What Do You Know?

For the past few months, I’ve been reading stories about German companies making reparation payments to the people they used as slave laborers during World War II.

About 10 million people were forced to work in Nazi-era factories, often under deplorable conditions. The list of corporations which used slave labor reads like a German Fortune 500: Daimler-Benz, Volkswagen, Opel – a subsidiary of General Motors, even then – BMW, Siemans, Krupp, IG Farben and its subsidiaries Hoechst, BASF and Bayer – that’s right, the aspirin people. Much of this was financed and managed by Deutsche and Dresdener Banks.

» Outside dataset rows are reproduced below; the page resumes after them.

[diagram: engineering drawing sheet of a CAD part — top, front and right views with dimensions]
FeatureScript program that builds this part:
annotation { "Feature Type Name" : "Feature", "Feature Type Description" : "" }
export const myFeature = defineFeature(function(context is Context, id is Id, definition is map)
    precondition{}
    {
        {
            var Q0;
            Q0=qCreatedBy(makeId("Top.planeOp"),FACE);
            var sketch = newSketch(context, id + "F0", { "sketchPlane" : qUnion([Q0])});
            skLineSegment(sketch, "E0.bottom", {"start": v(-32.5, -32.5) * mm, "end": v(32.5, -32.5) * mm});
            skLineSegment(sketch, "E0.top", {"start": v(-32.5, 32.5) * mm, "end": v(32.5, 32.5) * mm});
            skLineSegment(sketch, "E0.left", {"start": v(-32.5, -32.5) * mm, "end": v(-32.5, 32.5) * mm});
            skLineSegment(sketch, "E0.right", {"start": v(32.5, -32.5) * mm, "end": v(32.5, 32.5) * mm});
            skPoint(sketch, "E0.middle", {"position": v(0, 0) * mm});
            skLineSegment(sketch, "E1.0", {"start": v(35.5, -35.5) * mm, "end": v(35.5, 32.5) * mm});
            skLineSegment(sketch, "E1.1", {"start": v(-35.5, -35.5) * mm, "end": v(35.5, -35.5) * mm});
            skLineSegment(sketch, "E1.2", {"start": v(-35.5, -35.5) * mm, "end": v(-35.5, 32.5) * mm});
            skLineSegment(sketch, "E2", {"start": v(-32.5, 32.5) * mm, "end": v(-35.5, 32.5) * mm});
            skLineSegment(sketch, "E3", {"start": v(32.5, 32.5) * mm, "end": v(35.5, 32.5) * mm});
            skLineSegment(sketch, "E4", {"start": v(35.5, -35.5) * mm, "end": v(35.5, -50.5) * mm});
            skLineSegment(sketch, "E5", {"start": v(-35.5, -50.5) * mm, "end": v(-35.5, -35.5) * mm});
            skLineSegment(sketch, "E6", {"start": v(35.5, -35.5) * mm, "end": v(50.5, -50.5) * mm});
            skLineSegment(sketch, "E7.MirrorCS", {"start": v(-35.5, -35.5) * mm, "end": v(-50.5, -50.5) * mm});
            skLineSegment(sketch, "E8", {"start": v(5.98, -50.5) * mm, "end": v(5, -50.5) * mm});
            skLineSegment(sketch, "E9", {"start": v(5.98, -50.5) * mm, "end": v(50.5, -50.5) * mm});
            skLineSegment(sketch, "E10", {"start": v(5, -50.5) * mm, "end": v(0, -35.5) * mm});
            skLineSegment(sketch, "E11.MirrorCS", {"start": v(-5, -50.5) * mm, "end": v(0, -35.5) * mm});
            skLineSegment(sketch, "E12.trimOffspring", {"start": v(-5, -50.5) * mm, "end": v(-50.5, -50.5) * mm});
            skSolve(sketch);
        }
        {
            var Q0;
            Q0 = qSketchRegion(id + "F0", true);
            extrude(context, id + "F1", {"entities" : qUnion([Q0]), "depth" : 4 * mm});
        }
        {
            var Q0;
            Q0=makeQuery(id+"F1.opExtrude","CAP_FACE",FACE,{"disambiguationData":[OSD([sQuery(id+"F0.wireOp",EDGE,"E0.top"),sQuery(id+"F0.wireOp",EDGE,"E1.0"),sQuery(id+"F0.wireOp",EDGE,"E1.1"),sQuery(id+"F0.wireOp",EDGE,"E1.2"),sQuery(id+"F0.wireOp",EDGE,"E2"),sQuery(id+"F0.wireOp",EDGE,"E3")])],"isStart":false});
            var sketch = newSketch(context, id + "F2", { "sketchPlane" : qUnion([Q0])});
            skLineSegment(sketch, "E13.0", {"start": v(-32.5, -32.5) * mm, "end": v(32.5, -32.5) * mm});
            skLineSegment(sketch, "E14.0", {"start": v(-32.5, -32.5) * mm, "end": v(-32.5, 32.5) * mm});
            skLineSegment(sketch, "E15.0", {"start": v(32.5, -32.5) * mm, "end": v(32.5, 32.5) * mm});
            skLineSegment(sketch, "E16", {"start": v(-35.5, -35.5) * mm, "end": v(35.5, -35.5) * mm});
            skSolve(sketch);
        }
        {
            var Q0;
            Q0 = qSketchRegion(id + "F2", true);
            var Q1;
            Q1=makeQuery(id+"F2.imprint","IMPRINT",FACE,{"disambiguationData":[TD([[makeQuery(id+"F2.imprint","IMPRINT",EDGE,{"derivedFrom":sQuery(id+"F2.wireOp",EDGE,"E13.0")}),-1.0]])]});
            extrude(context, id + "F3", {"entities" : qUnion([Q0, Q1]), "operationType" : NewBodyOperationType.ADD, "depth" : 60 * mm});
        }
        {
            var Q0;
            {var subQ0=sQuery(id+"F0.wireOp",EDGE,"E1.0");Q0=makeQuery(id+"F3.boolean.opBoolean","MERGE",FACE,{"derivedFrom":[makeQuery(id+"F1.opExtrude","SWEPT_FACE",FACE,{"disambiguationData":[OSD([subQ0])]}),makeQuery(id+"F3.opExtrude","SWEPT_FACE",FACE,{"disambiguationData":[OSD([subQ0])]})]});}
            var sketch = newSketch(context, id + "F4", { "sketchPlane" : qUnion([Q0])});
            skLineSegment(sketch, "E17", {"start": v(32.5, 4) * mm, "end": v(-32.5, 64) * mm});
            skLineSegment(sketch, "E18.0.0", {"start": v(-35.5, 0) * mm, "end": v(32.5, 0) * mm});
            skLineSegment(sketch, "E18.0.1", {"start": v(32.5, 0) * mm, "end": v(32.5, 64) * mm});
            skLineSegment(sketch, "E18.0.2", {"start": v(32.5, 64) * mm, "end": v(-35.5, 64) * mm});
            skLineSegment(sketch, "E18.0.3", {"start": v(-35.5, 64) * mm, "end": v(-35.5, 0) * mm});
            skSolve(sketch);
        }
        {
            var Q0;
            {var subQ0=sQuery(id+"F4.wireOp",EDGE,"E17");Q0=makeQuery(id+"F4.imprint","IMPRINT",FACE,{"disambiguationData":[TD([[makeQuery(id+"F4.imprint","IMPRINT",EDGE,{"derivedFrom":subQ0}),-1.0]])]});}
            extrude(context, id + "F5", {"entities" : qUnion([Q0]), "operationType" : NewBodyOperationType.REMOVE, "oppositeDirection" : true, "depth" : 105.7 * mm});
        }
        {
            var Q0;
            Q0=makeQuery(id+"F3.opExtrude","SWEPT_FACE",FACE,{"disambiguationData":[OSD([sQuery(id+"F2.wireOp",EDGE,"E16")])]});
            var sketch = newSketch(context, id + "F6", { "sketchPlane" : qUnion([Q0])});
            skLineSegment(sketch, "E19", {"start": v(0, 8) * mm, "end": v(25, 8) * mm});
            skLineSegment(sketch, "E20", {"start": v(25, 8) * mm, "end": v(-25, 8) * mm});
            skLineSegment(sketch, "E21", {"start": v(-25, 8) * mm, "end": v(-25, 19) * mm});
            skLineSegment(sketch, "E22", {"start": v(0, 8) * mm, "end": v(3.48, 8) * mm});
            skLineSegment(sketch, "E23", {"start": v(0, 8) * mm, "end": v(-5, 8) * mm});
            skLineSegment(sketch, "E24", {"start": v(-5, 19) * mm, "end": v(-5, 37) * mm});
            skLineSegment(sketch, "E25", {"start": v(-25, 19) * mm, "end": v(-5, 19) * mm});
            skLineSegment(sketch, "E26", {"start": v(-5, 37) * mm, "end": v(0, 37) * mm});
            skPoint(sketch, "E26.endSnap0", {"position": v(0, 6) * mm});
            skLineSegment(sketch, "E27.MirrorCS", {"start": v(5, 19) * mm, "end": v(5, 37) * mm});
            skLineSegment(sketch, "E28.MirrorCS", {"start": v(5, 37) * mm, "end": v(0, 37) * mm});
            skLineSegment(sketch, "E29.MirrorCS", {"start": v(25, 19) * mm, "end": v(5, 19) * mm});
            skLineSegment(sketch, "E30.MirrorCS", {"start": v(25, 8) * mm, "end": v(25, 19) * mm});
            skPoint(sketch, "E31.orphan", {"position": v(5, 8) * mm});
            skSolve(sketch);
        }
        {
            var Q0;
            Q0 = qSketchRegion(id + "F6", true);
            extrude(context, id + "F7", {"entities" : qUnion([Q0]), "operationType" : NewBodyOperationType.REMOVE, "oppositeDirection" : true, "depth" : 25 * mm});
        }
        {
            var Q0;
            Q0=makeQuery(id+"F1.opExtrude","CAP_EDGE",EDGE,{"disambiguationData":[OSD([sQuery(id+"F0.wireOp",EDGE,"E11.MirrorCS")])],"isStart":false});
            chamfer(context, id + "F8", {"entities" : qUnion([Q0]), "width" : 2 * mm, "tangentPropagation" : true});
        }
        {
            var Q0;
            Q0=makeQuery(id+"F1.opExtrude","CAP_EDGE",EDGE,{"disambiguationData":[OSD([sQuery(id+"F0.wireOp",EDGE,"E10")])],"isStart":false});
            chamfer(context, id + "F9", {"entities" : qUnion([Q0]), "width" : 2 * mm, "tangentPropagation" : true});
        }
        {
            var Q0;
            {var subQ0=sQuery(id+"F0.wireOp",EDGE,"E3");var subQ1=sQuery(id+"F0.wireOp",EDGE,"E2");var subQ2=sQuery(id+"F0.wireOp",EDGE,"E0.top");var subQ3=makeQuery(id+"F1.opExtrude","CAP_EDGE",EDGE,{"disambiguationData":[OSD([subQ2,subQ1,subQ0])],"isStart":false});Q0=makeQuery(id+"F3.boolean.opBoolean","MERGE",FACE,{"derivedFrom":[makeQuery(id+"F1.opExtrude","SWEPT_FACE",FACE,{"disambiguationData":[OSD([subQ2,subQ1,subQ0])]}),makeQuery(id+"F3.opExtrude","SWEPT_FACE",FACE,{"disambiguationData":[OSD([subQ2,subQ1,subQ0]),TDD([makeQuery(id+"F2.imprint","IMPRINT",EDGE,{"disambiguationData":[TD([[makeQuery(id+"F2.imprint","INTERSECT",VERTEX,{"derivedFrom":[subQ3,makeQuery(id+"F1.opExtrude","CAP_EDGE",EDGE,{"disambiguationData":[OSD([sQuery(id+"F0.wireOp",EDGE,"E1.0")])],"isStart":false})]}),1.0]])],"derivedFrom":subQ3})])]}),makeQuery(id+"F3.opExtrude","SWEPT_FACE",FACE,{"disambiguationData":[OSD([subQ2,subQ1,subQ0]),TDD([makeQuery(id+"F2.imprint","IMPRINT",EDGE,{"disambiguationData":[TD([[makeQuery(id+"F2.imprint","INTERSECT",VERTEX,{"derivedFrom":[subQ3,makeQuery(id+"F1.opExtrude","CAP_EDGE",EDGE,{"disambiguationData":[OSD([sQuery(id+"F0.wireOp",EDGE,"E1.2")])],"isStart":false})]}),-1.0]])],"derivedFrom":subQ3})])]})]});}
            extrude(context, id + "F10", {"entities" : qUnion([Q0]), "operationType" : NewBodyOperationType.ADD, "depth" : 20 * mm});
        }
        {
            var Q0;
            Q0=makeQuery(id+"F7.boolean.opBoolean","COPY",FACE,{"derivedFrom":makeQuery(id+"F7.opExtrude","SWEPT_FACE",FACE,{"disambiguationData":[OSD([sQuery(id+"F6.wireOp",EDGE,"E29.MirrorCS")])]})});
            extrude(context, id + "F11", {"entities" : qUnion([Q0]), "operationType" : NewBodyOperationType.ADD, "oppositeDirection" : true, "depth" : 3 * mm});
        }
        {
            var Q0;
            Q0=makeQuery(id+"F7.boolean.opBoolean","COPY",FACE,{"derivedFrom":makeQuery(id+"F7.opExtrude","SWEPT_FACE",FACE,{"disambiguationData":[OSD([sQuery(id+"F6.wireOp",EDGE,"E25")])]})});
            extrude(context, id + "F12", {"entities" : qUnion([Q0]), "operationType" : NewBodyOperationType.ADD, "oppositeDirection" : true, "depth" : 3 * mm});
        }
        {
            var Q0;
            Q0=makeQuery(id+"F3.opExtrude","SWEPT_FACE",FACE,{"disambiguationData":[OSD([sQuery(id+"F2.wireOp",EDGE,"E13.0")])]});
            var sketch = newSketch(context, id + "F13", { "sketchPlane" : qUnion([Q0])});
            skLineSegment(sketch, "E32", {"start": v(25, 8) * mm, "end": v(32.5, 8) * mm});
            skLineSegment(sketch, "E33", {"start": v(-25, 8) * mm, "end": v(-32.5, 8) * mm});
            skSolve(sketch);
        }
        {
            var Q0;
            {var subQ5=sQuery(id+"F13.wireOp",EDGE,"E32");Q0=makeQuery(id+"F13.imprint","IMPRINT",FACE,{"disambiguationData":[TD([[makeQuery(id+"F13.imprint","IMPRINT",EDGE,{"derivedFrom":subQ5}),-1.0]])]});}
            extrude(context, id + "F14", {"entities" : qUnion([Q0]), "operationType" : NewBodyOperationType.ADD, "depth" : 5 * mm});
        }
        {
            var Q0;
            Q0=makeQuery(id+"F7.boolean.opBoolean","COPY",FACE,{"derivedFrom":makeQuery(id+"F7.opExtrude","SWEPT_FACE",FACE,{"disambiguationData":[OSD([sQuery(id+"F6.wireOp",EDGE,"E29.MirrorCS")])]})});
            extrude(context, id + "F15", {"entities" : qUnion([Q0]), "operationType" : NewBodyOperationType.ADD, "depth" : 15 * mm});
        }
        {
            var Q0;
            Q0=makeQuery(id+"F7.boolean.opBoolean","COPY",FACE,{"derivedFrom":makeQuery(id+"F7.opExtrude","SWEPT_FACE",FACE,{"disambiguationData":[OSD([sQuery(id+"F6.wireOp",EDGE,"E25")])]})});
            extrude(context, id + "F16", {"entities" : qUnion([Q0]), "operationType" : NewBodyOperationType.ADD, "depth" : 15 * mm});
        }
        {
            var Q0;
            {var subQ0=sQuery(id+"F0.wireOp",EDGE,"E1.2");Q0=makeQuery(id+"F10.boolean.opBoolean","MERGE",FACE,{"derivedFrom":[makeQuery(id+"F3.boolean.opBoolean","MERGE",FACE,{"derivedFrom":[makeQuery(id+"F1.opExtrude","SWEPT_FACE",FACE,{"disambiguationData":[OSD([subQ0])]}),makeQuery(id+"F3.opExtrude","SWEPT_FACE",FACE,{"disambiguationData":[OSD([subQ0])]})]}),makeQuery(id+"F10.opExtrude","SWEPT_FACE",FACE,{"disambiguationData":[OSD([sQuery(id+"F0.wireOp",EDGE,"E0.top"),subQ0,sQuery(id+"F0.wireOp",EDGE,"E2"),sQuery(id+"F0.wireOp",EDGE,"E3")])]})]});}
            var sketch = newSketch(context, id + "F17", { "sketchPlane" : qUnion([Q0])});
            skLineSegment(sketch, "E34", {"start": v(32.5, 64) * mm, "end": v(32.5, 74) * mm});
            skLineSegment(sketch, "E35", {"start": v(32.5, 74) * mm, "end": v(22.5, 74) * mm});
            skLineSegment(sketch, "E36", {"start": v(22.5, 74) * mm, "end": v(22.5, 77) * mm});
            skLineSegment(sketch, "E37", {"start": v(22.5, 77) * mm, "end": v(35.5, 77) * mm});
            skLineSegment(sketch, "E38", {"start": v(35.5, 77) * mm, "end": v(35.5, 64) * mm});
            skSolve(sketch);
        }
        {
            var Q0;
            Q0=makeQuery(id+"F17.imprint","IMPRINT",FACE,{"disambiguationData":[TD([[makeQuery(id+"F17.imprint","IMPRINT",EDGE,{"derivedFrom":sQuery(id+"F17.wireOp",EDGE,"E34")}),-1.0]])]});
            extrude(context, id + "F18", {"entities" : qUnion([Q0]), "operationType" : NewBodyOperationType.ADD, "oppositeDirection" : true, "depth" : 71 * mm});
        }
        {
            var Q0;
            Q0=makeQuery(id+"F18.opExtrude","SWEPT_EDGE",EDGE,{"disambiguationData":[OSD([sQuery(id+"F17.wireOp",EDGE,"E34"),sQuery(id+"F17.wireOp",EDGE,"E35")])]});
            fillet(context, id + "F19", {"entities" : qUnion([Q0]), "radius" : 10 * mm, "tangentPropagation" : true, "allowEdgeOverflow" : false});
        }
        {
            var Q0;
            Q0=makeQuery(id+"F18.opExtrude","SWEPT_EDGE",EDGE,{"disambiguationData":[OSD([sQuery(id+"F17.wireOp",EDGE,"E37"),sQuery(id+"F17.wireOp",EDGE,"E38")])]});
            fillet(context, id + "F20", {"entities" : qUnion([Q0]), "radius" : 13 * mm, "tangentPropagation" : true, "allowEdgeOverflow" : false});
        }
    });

This discussion about reparations is part of widening circle of responsibility for what happened during the Nazi era. It’s easy, and perhaps comforting, to say, “Hitler was a madman,” but madmen like Hitler don’t appear in a vacuum. Nazism occurred in a context and that context was very profitable for many German corporations.

At the same time, people are asking, “What did the average German citizen know about all this?” It’s a good question. What should the average citizen have known? Does a citizen have a moral or ethical obligation to find out what his or her government is doing? Are you liable for what your government does? Are you liable for your ignorance?

High-ranking military officers and government officials of the Third Reich were tried in Nuremberg in 1946. Only now, 55 years after the end of the war, are we getting around to asking questions about complicity of corporations and culpability of citizens. Why is that?

Aside from being the central event of the 20th century, World War II brought into being many of the patterns of the modern era. In one case, the Nazi government made industry a partner in war crime – “privatization of war crime” you might call it. Industry seems to have gotten the better end of the partnership; the government was destroyed, its leaders were executed. The corporations got a free ride for 50 years and then walked away with nothing but a financial settlement.

So what do you know about the worst excesses of your government? I’m sure it was easy for Americans, returning home from the war in Europe in 1946 to feel superior to the vanquished Germans, but how many returned a land of Jim Crow laws and segregation? And how many felt personally responsible for it?

Today, national governments, working alone or in concert through the WTO, the IMF and the World Bank are the great privatizers of human rights abuses. Oh, the window dressing is more attractive and there’s not as much goose-stepping. Now much of the dirty work of repression is carried out by client nations in the southern hemisphere, so there’s another level of insulation for the corporate partners. It will be at least 50 years before any reparations are paid, if ever.

The survivors of Nazi-era forced labor will get between four and five billion dollars. Four to five billion dollars for the slave labor of 10 million people. Works out to something less than $500 per person. It’s far too little and far too late.

So what about you? What do you know about your government? What are you morally obligated to know?